--- Text ---

The court in affirming plaintiff’s eighth point gave detailed instruction to the jury regarding aggravation of arthritis, saying: “8. If you find that before the accident Plaintiff had arthritic changes in him which did not disable him, and further find that the accident aggravated, brought to light, or accelerated or sped up the effects of these arthritic changes, if you return a verdict for Plaintiff, you will include all the effects of the accident in operating upon these arthritic conditions as well as any other injuries suffered in the accident by Plaintiff.”
Answering the interrogatories given them by the court, the jury specifically found that the railroad was negligent in furnishing Neff with a defective wrench; that said negligence contributed in whole or part to permanently aggravating preexisting conditions of Neff’s back and left knee and that as a result of his injury Neff has become totally disabled. Neff was absolved from contributory negligence.
In view of the above, plaintiff’s other medical witness, Dr. Jepson, becomes unimportant. As to him it might be noted in passing that while he ostensibly did say that the accident merely “could” have caused the injuries which he claimed to have found, in reality, by eliminating any other accident and evidence of any other involvement, the witness went much further than simply stating that there was only a possibility that the accident caused the conditions he described.1 It is also true that on cross-examination any value that could be attached to the direct testimony of the witness was pretty much destroyed. This need not be gone into at length because, as stated, without Dr. Jepson’s evidence there was still sufficient legally unobjectionable medical testimony in the plaintiff’s case to connect plaintiff’s alleged conditions with his accident.

Saved entries:
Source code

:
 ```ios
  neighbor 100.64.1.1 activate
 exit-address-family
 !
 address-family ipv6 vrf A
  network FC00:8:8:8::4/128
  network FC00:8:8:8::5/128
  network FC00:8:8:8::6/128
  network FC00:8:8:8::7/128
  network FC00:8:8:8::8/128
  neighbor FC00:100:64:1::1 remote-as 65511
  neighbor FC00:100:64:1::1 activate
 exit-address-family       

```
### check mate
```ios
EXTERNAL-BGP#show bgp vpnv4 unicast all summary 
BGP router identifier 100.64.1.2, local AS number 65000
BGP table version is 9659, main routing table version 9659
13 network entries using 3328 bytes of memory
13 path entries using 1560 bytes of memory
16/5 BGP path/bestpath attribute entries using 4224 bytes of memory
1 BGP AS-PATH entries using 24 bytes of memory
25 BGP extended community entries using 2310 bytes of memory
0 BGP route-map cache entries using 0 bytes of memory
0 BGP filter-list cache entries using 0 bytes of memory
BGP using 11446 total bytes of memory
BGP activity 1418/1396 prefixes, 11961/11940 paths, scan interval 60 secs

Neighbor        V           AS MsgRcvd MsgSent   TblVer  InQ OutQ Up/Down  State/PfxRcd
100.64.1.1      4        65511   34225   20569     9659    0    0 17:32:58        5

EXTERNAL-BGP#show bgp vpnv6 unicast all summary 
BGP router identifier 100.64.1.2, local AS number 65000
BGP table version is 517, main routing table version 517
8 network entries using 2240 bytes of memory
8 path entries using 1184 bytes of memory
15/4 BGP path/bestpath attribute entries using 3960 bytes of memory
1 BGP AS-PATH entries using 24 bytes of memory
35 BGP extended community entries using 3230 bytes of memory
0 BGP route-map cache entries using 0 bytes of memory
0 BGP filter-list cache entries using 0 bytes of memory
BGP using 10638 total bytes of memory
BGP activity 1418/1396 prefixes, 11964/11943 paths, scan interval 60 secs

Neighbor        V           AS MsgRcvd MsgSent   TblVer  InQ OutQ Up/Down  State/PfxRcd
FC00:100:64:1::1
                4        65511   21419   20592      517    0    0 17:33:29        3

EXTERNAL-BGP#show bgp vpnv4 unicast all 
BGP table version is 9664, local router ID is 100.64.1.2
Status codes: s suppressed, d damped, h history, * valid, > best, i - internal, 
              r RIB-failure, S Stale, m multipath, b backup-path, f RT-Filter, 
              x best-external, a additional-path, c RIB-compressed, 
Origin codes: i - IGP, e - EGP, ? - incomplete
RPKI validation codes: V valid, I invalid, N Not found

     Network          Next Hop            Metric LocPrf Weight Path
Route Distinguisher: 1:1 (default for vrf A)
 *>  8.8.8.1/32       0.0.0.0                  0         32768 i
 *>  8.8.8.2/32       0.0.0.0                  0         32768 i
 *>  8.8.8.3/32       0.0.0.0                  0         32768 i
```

--- Exercise goal ---
According to the court opinion, what did the jury find the railroad was negligent in doing?

--- Response to the task ---
Furnishing Neff with a defective wrench.